Extreme temperature fluctuations in laboratory models of the mid-latitude atmospheric circulation

Miklós Vincze; Cathrine Hancock; Uwe Harlander; Costanza Rodda; Kevin Speer

doi:10.1038/s41598-023-47724-2

Extreme temperature fluctuations in laboratory models of the mid-latitude atmospheric circulation

Sci Rep. 2023 Nov 27;13(1):20904. doi: 10.1038/s41598-023-47724-2.

Authors

Miklós Vincze^{1

2}, Cathrine Hancock³, Uwe Harlander⁴, Costanza Rodda^{4

5}, Kevin Speer³

Affiliations

¹ HUN-REN-ELTE Theoretical Physics Research Group, Budapest, 1117, Hungary. mvincze@general.elte.hu.
² Institute of Earth Physics and Space Science (HUN-REN EPSS), Sopron, 9400, Hungary. mvincze@general.elte.hu.
³ Geophysical Fluid Dynamics Institute, Florida State University, Tallahassee, FL, 32306-4360, USA.
⁴ Department of Aerodynamics and Fluid Mechanics, Brandenburg University of Technology Cottbus-Senftenberg, Cottbus, 03046, Germany.
⁵ Department of Civil and Environmental Engineering, Imperial College London, London, SW7 2AZ, England, UK.

Abstract

Using two laboratory-scale conceptual fluid dynamic models of the mid-latitude atmospheric circulation we investigate the statistical properties of pointwise temperature signals obtained in long experiment runs.
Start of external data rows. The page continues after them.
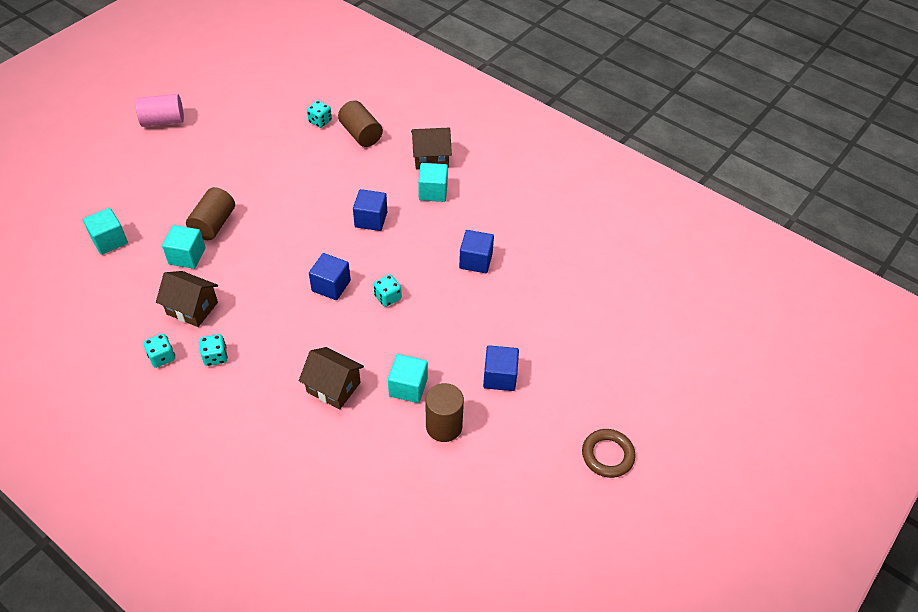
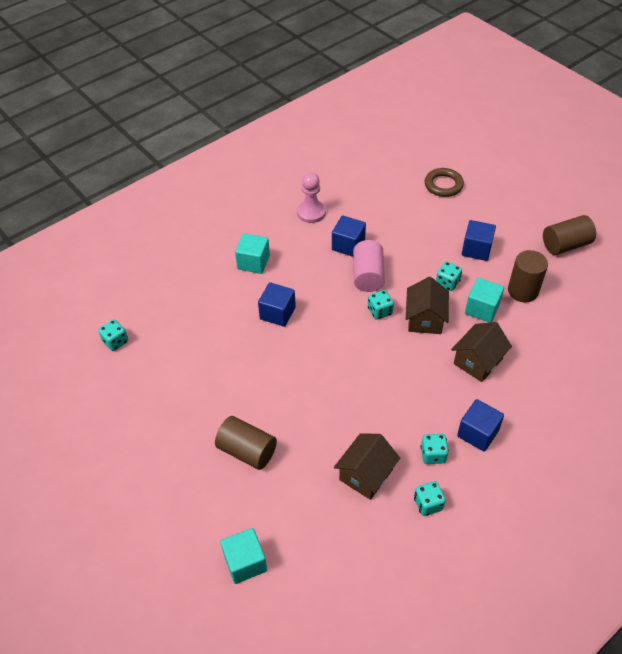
camera: 75 degrees left, 0 degrees up
pink cylinder [135,94,184,127] -> pink cylinder moved to [353,240,385,292]
turquoise cube [162,225,206,269] -> none
blue cube [309,253,351,300] -> blue cube moved to [457,399,504,452]
brown cylinder [338,100,383,147] -> brown cylinder moved to [543,215,596,255]
brown house [411,128,452,170] -> brown house moved to [406,277,449,334]
brown ring [582,429,636,478] -> brown ring moved to [425,168,464,197]
none -> pink pawn [297,172,326,223]
none -> turquoise dice [436,262,462,291]

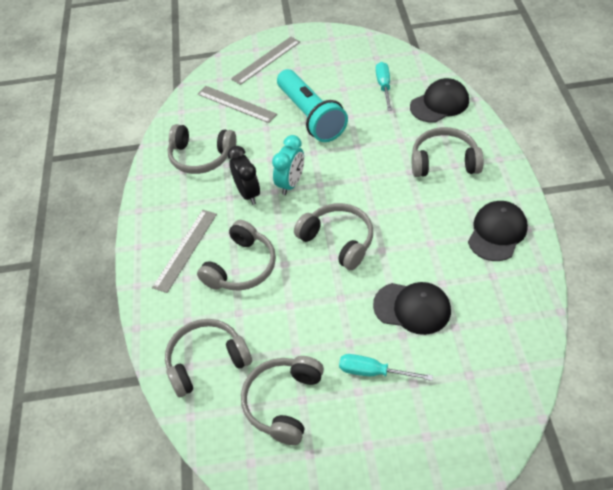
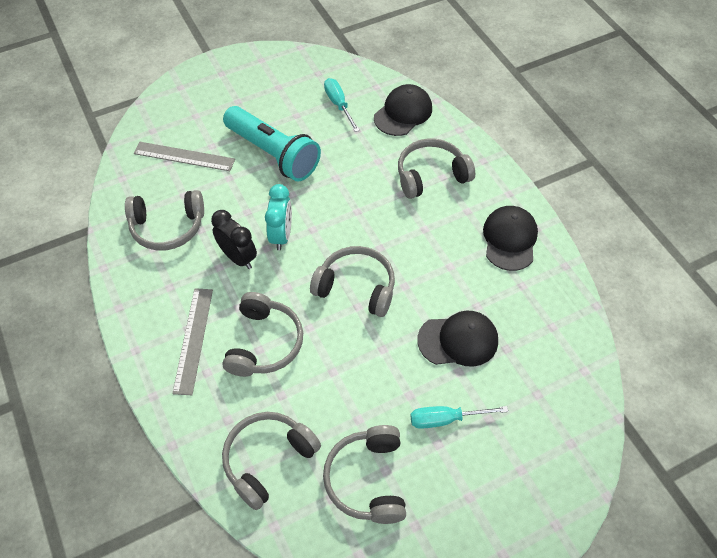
camera: 25 degrees left, 5 degrees up
grey ruler [231,37,300,85] -> none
We explore how the average "equator-to-pole" temperature contrast influences the range and the jump distribution of extreme temperature fluctuations, the ratio of the frequencies of rapid cooling and warming events, and the persistence of "weather" in the set-ups. We find simple combinations of the control parameters-temperature gradient, rotation rate and geometric dimensions-which appear to determine certain scaling properties of these statistics, shedding light on the underlying dynamics of the Rossby wave-related elements of the mid-latitude weather variability.